Choose a radon contractor to fix the problem just as you would choose someone to do other home repairs. It is wise to get more than one estimate, to ask for references, and to contact some of those references to ask if they are satisfied with the radon mitigation company’s work. Also, ask your state radon office or your county/state consumer protection office for information about the radon companies.
Use this check-list when evaluating and comparing radon contractors and ask the following questions:
Will the contractor provide references or photographs, as well as test results of 'before' and 'after' radon levels of past radon reduction work?
Can the contractor explain what the work will involve, how long it will take to complete, and exactly how the radon mitigation system will work?
Does the contractor charge a fee for any diagnostic tests? Although many contractors give free estimates, they may charge for diagnostic tests. These tests help determine what type of radon reduction system should be used and in some cases are necessary, especially if the contractor is unfamiliar with the type of house structure or the anticipated degree of difficulty. See "Radon Reduction Techniques" for more on diagnostic tests.
Did the contractor inspect your home's structure before giving you an estimate for radon mitigation?
Did the contractor review the quality of your radon measurement results and determine if appropriate testing procedures were followed?
Compare the contractors' proposed costs for the radon system and consider what you will get for your money, taking into account: (1) a less expensive system may cost more to operate and maintain; (2) a less expensive system may have less aesthetic appeal; (3) a more expensive system may be best for your house; and, (4) the quality of the building material will affect how long the radon mitigation system lasts.

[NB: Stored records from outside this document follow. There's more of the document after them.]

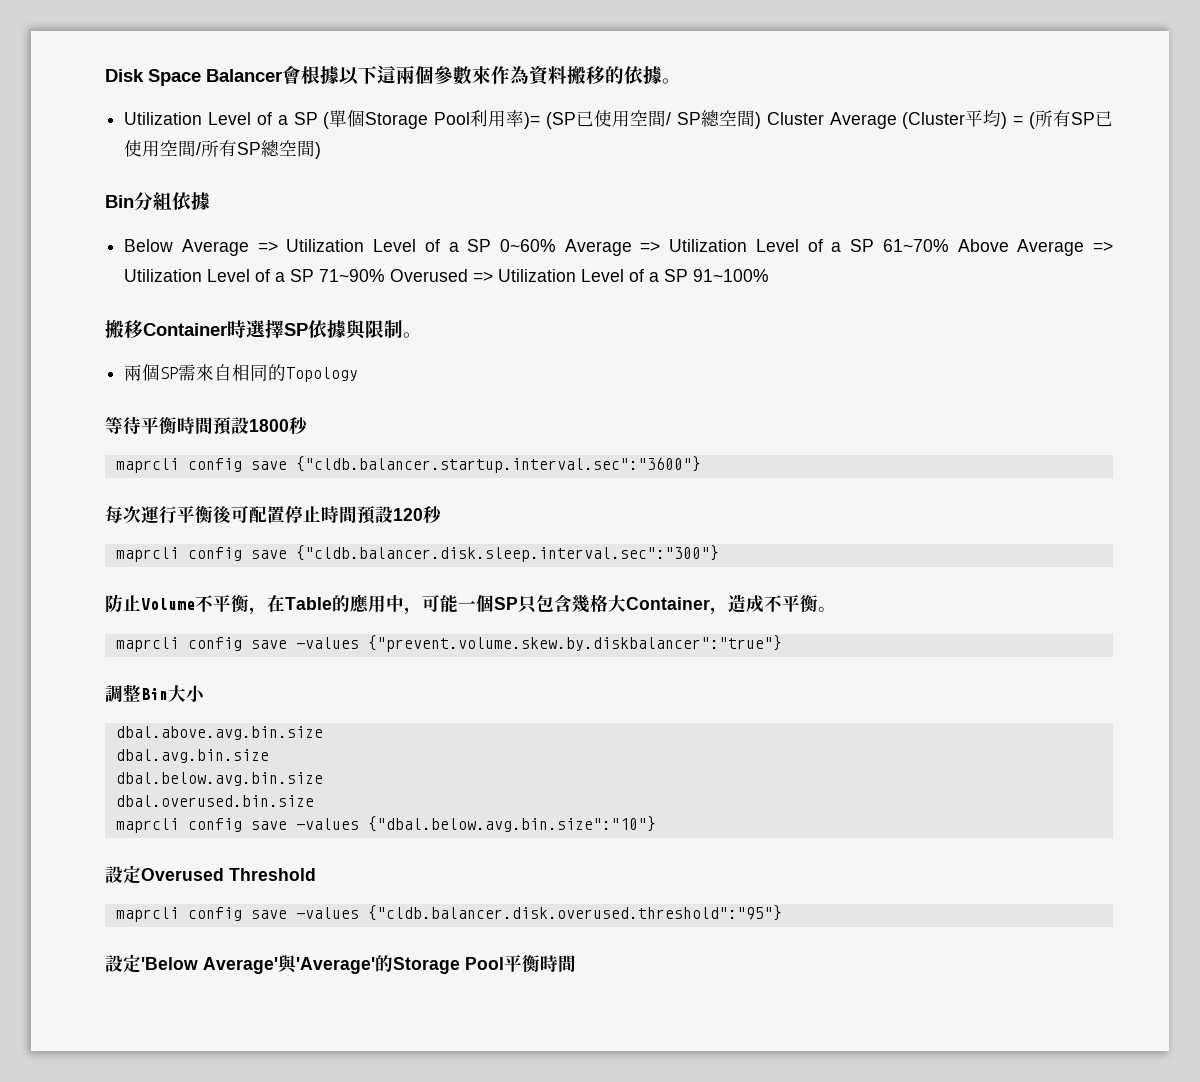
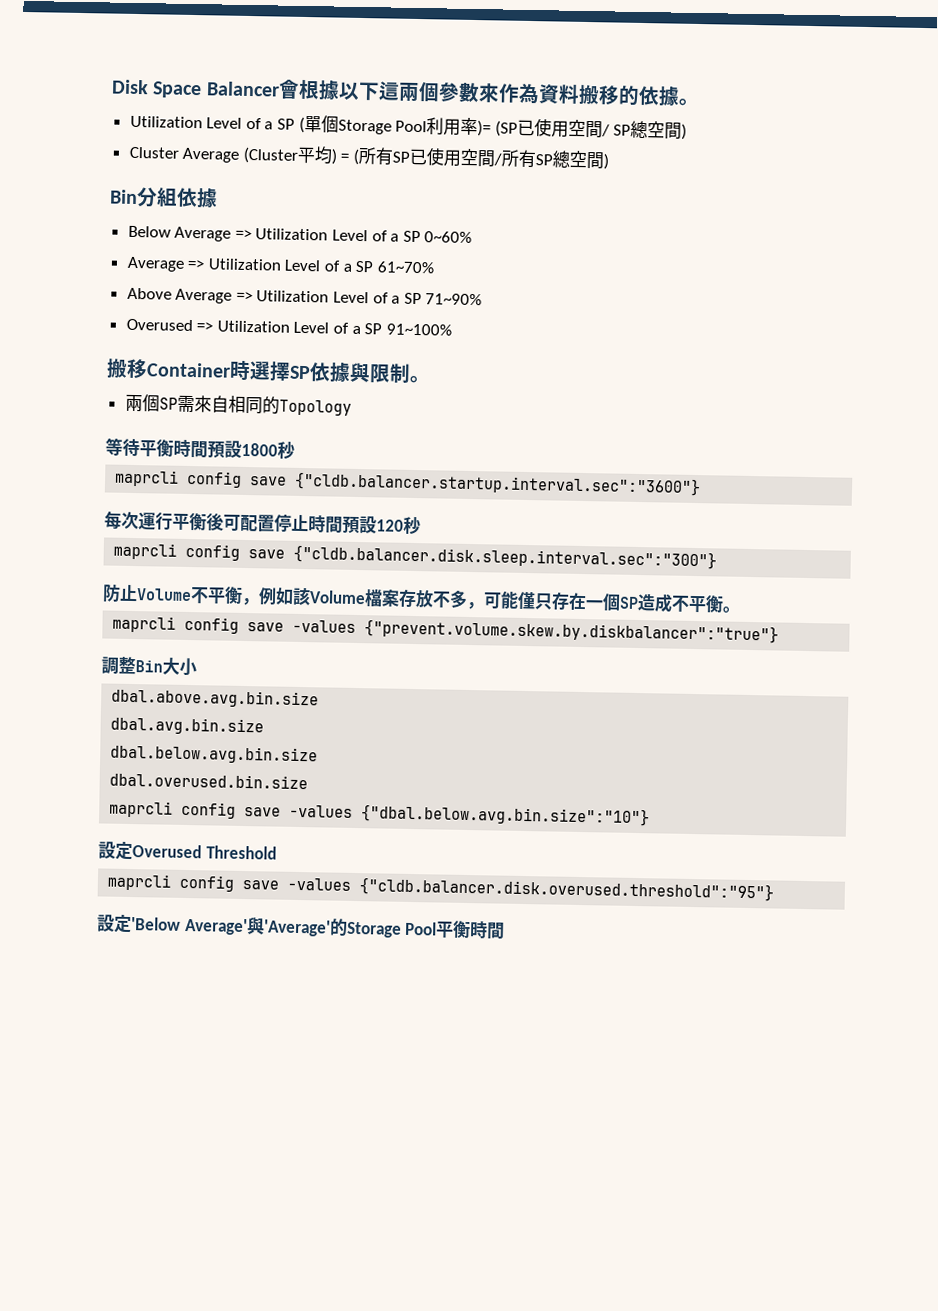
(761, 120) none -> (688, 131) //
(557, 245) none -> (473, 237) //
(949, 245) none -> (434, 267) //
(386, 275) none -> (483, 299) //
[267,594,728,615] 在Table的應用中，可能一個SP只包含幾格大Container， -> [258,587,639,611] 例如該Volume檔案存放不多，可能僅只存在一個SP

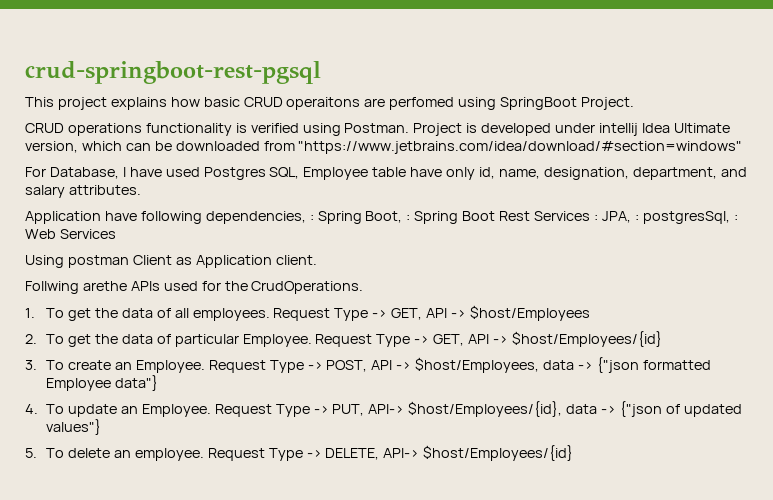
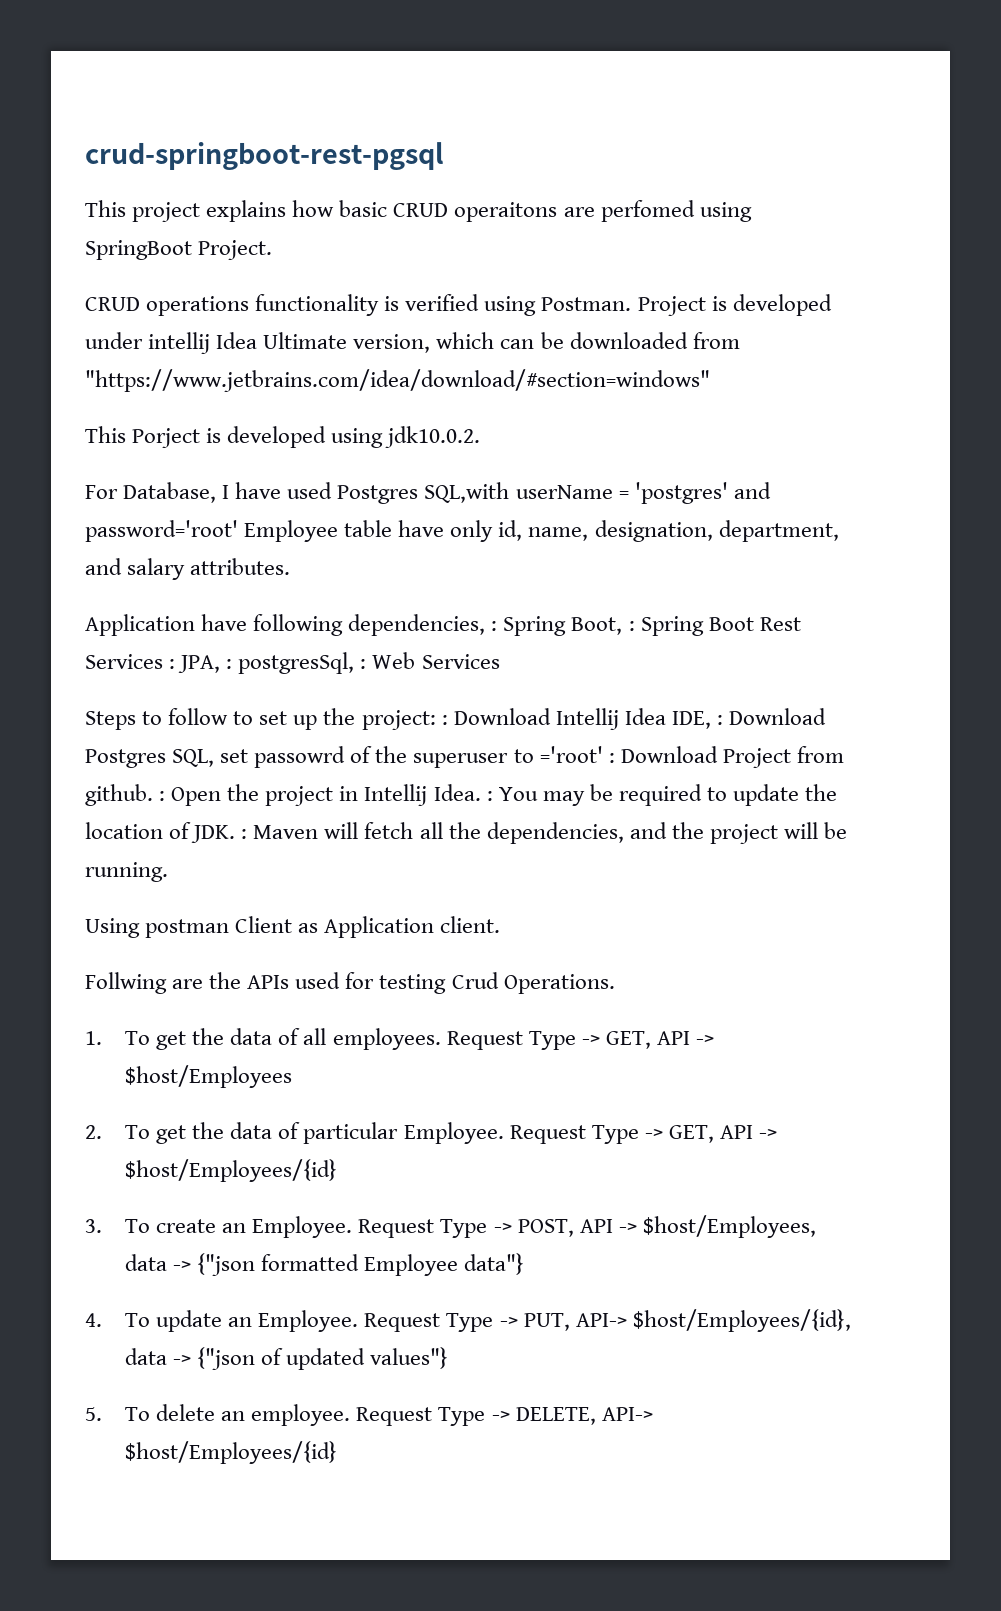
(743, 147) none -> [85,426,481,448] // This Porject is developed using jdk10.0.2.
[269,167,300,179] SQL, -> [424,482,771,504] [85,520,238,542] SQL,with userName = 'postgres' and password='root'
(116, 234) none -> [85,708,827,730] [85,746,844,768] [85,784,838,806] [85,822,848,844] [85,862,168,882] // Steps to follow to set up the project: : Download Intellij Idea IDE, : Download Postgres SQL, set passowrd of the superuser to ='root' : Download Project from github. : Open the project in Intellij Idea. : You may be required to update the location of JDK. : Maven will fetch all the dependencies, and the project will be running.
[82,281,127,291] arethe -> [172,972,242,989] are the
[224,281,364,294] the CrudOperations. -> [379,972,615,994] testing Crud Operations.

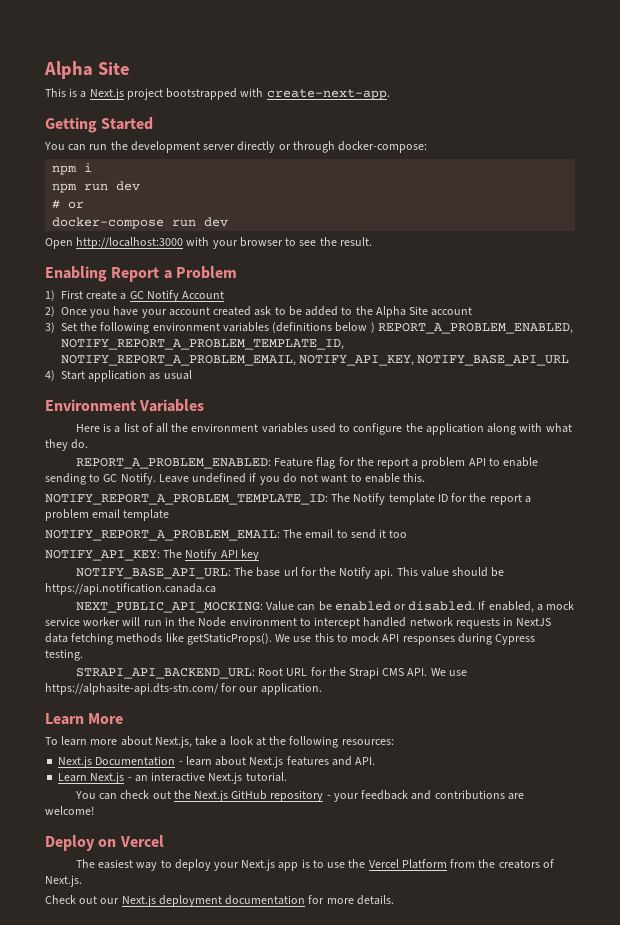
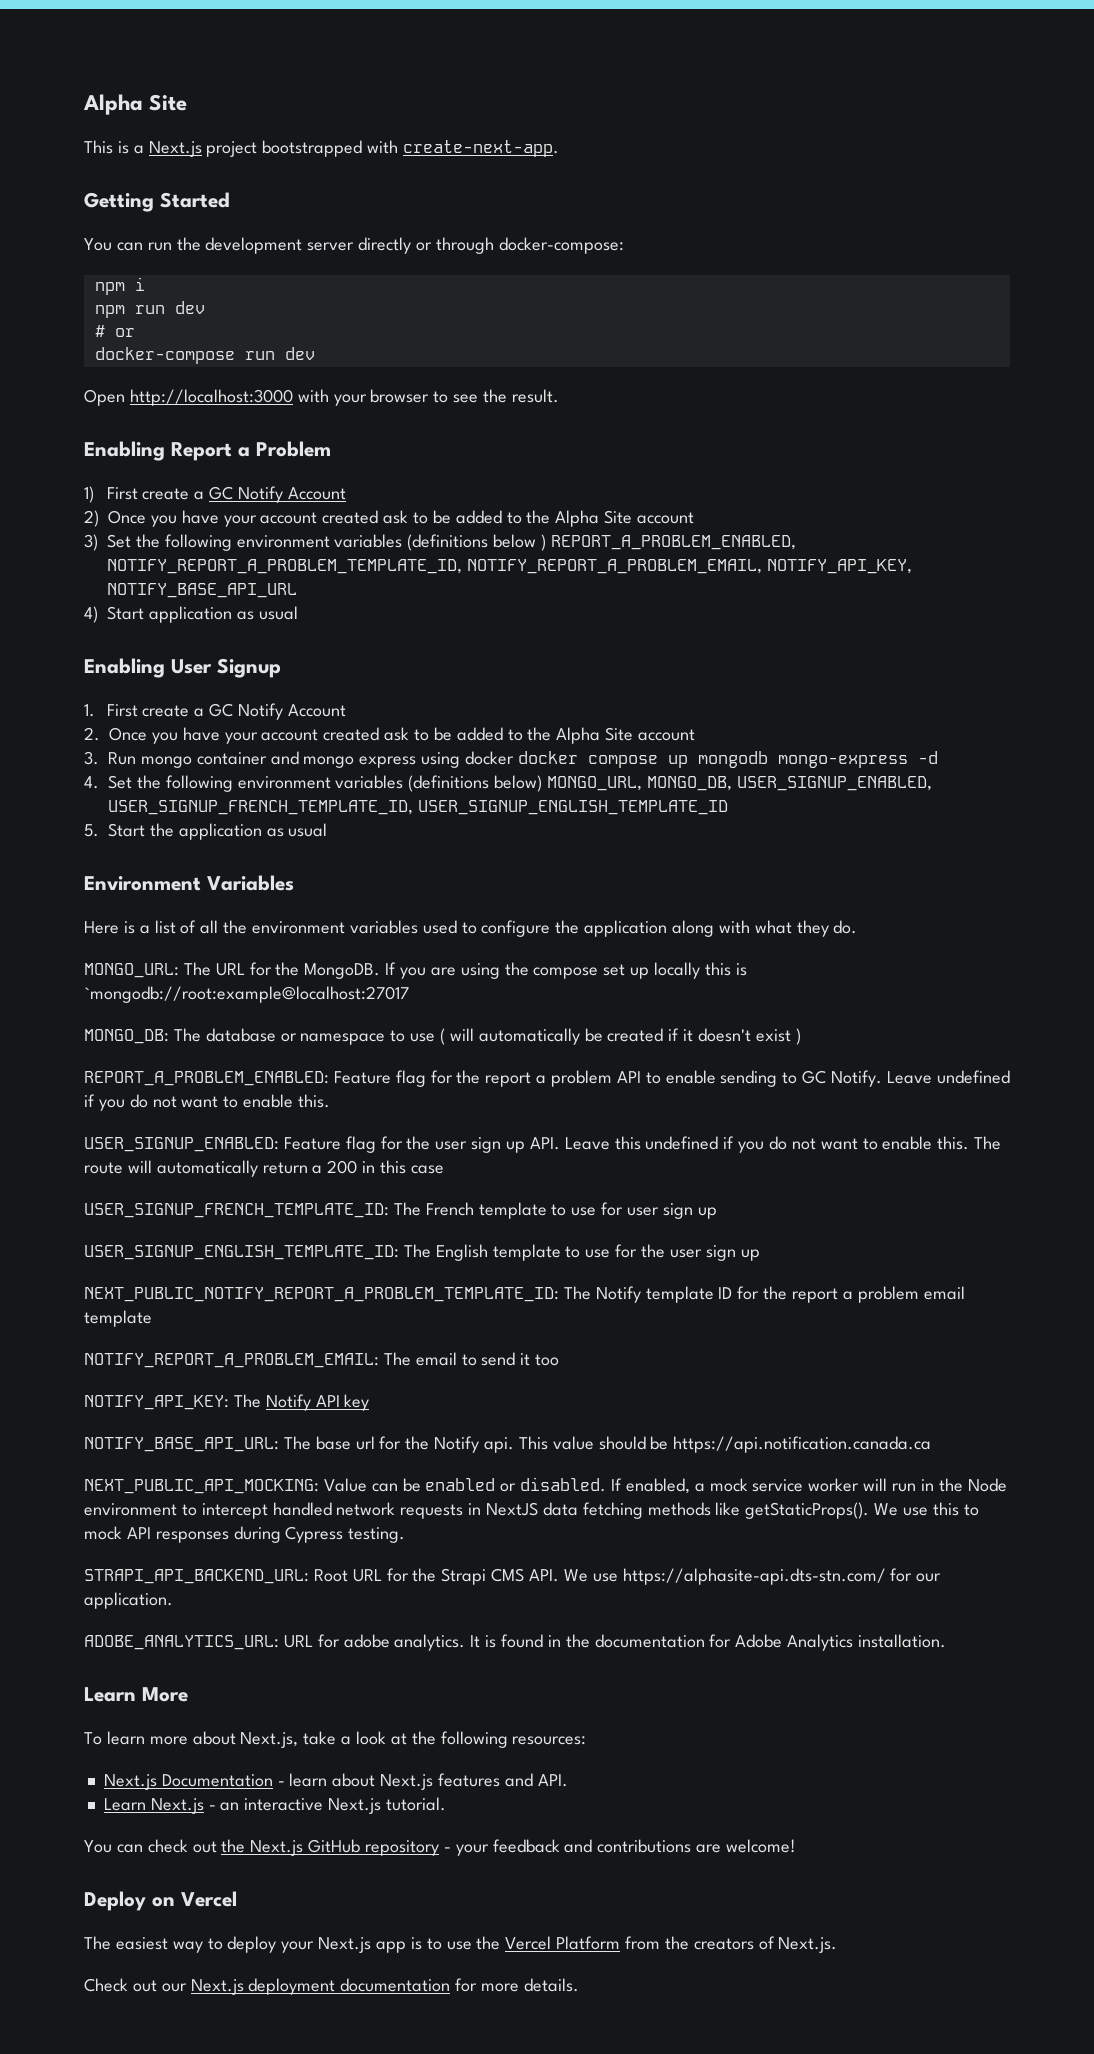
(192, 375) none -> [84,658,281,678] [84,703,346,720] [84,727,696,744] [84,751,938,768] [84,775,932,792] [108,800,728,815] [84,823,328,840] // Enabling User Signup // 1. First create a GC Notify Account // 2. Once you have your account created ask to be added to the Alpha Site account // 3. Run mongo container and mongo express using docker docker compose up mongodb mongo-express -d // 4. Set the following environment variables (definitions below) MONGO_URL, MONGO_DB, USER_SIGNUP_ENABLED, USER_SIGNUP_FRENCH_TEMPLATE_ID, USER_SIGNUP_ENGLISH_TEMPLATE_ID // 5. Start the application as usual
(89, 444) none -> [84,962,747,979] [84,986,409,1003] [84,1028,801,1045] // MONGO_URL: The URL for the MongoDB. If you are using the compose set up locally this is `mongodb://root:example@localhost:27017 // MONGO_DB: The database or namespace to use ( will automatically be created if it doesn't exist )
[45,494,328,505] NOTIFY_REPORT_A_PROBLEM_TEMPLATE_ID: -> [84,1136,1002,1153] [84,1160,444,1177] [84,1202,717,1219] [84,1244,760,1261] [84,1287,559,1302] USER_SIGNUP_ENABLED: Feature flag for the user sign up API. Leave this undefined if you do not want to enable this. The route will automatically return a 200 in this case // USER_SIGNUP_FRENCH_TEMPLATE_ID: The French template to use for user sign up // USER_SIGNUP_ENGLISH_TEMPLATE_ID: The English template to use for the user sign up // NEXT_PUBLIC_NOTIFY_REPORT_A_PROBLEM_TEMPLATE_ID:
(322, 689) none -> [84,1634,947,1651] // ADOBE_ANALYTICS_URL: URL for adobe analytics. It is found in the documentation for Adobe Analytics installation.

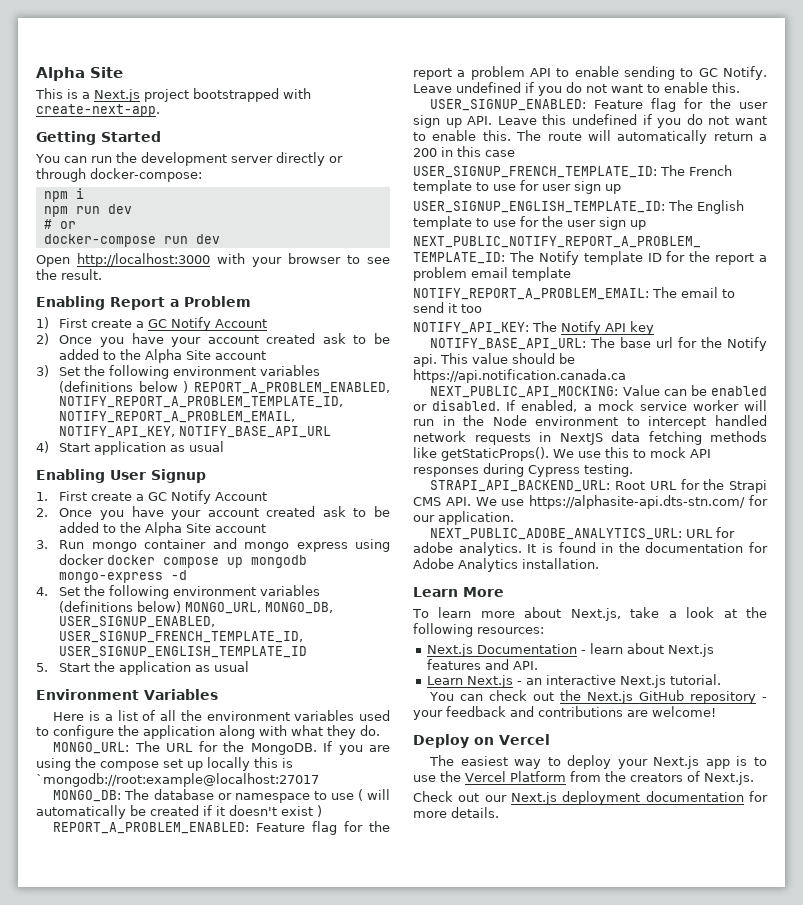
[84,1635,279,1650] ADOBE_ANALYTICS_URL: -> [430,528,683,540] NEXT_PUBLIC_ADOBE_ANALYTICS_URL:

Ask the contractor to prepare a contract before any radon remediation work starts. Carefully read the contract before you sign it. Make sure everything in the contract matches the original proposal. The contract should describe exactly what work will be done prior to and during the installation of the radon system, what the system consists of, and how the system will operate. Many radon contractors provide a guarantee that they will adjust or modify the system to reach a negotiated radon level. Carefully read the conditions of the contract describing the guarantee. Carefully consider optional additions to your contract which may add to the initial cost of the radon removal system, but may be worth the extra expense. Typical options might include an extended warranty, a service plan, and/or improved aesthetics.
In selecting a radon reduction method for your home, you and your contractor should consider several things, including: how high your initial radon level is, the costs of installation and system operation, your house size and your foundation type. An effective radon mitigation system can reduce your radon levels to less than 1 pCi/l.